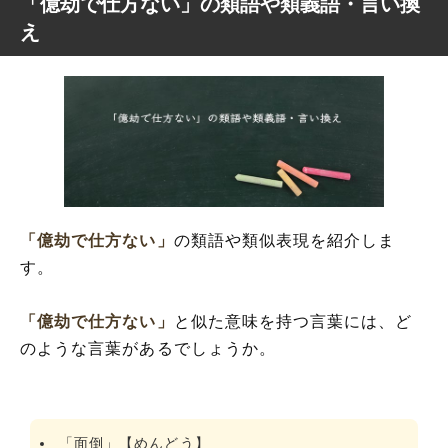
「億劫で仕方ない」の類語や類義語・言い換
え
「億劫で仕方ない」
の類語や類似表現を紹介しま
す。
「億劫で仕方ない」
と似た意味を持つ言葉には、ど
のような言葉があるでしょうか。
「面倒」【めんどう】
▬▬▬▬▬▬
## Problem details
Only the text of the records above is to be reproduced, exactly as given; the pictures are dropped.

## Result below
「億劫で仕方ない」の類語や類義語・言い換
え
「億劫で仕方ない」
の類語や類似表現を紹介しま
す。
「億劫で仕方ない」
と似た意味を持つ言葉には、ど
のような言葉があるでしょうか。
「面倒」【めんどう】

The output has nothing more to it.